We also evaluate FFO, excluding certain items. The items excluded relate to certain non-operating activities or certain non-recurring activities that may create significant FFO volatility. We believe it is useful to evaluate FFO excluding these items because it provides useful information in analyzing comparability between reporting periods and in assessing the sustainability of our operating performance.

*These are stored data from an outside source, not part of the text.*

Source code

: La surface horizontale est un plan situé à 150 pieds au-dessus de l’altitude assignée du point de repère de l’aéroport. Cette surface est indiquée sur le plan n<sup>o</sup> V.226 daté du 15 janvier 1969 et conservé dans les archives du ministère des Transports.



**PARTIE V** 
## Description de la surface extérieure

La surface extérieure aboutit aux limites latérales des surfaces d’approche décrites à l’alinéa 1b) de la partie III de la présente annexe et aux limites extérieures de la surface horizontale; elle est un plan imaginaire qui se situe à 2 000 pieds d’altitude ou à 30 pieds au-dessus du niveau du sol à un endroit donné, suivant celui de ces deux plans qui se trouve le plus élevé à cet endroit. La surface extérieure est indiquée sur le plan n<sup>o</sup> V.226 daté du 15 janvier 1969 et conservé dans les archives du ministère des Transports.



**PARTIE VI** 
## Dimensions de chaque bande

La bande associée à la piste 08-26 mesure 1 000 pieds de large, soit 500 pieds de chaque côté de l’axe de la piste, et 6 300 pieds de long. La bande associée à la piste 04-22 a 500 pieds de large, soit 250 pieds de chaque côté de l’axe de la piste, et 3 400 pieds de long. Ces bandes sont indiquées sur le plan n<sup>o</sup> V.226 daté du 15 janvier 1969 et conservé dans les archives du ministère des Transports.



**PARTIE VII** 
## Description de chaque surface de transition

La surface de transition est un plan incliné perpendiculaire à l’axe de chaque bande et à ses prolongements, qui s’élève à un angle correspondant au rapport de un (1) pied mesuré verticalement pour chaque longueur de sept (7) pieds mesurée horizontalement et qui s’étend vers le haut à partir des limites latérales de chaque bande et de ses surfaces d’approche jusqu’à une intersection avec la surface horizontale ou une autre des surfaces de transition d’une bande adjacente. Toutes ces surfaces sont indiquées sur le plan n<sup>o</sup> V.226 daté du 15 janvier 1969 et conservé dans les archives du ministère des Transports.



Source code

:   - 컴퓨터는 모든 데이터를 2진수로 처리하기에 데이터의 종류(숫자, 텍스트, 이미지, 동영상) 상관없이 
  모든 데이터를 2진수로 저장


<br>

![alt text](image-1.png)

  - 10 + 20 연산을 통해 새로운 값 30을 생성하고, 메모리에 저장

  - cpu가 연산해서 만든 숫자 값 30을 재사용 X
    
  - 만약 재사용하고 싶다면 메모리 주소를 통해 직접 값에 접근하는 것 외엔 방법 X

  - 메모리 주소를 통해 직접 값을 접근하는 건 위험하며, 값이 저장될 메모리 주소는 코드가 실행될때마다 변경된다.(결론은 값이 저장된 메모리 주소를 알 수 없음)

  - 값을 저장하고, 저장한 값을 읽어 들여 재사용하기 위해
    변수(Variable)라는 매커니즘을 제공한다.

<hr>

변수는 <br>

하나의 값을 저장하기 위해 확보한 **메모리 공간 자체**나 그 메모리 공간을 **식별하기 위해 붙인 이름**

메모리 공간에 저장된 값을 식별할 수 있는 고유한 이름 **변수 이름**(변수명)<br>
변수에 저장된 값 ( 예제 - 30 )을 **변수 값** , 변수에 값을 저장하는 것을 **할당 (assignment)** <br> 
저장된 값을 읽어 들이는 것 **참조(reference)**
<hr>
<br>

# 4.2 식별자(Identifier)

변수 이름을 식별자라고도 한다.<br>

FFO and FFO, excluding certain items, should not be considered as alternatives to net income (loss), or as indicators of our liquidity, nor are they indicative of funds available to fund our cash needs, including our ability to make distributions. Additionally, the exclusion of impairments limits the usefulness of FFO and FFO, excluding certain items, as historical operating performance measures since an impairment charge indicates that operating performance has been permanently affected. FFO and FFO, excluding certain items, are not useful measures in evaluating net asset value because impairments are taken into account in determining net asset value but not in determining FFO and FFO, excluding certain items. FFO and FFO, excluding certain items, are non-GAAP measurements and should be reviewed in connection with other GAAP measurements. Our FFO and FFO, excluding certain items, as presented may not be comparable to amounts calculated by other REITs that do not define FFO in accordance with the current NAREIT definition, or interpret it differently, or that identify and exclude different items related to non-operating activities or certain non-recurring activities.

Same Store GAAP NOI and Same Store Cash NOI

Same Store GAAP NOI is equal to rental revenue, less lease termination fee income, property operating expenses (excluding tenant improvement demolition costs), real estate taxes, and property management expenses for our same store properties and is considered a non-GAAP financial measure. Same Store Cash NOI is equal to Same Store GAAP NOI less non-cash revenue items including straight-line rent adjustments and the amortization of above- and below-market rent. The same store properties include our operating office properties not held for sale and owned and operated for the entirety of both periods being compared and include our comparable ownership percentage in each period for properties in which we own an unconsolidated interest. We view Same Store GAAP NOI and Same Store Cash NOI as important measures of the operating performance of our properties because they allow us to compare operating results of properties owned and operated for the entirety of both periods being compared and therefore eliminate variations caused by acquisitions or dispositions during such periods.

Same Store GAAP NOI and Same Store Cash NOI presented by us may not be comparable to Same Store GAAP NOI or Same Store Cash NOI reported by other REITs that do not define Same Store GAAP NOI or Same Store Cash NOI exactly as we do. We believe that in order to facilitate a clear understanding of our operating results, Same Store GAAP NOI and Same Store Cash NOI should be examined in conjunction with net income (loss) as presented in our consolidated financial statements and notes thereto. Same Store GAAP NOI and Same Store Cash NOI should not be considered as an indicator of our ability to make distributions, as alternatives to net income (loss) as an indication of our performance, or as a measure of cash flows or liquidity.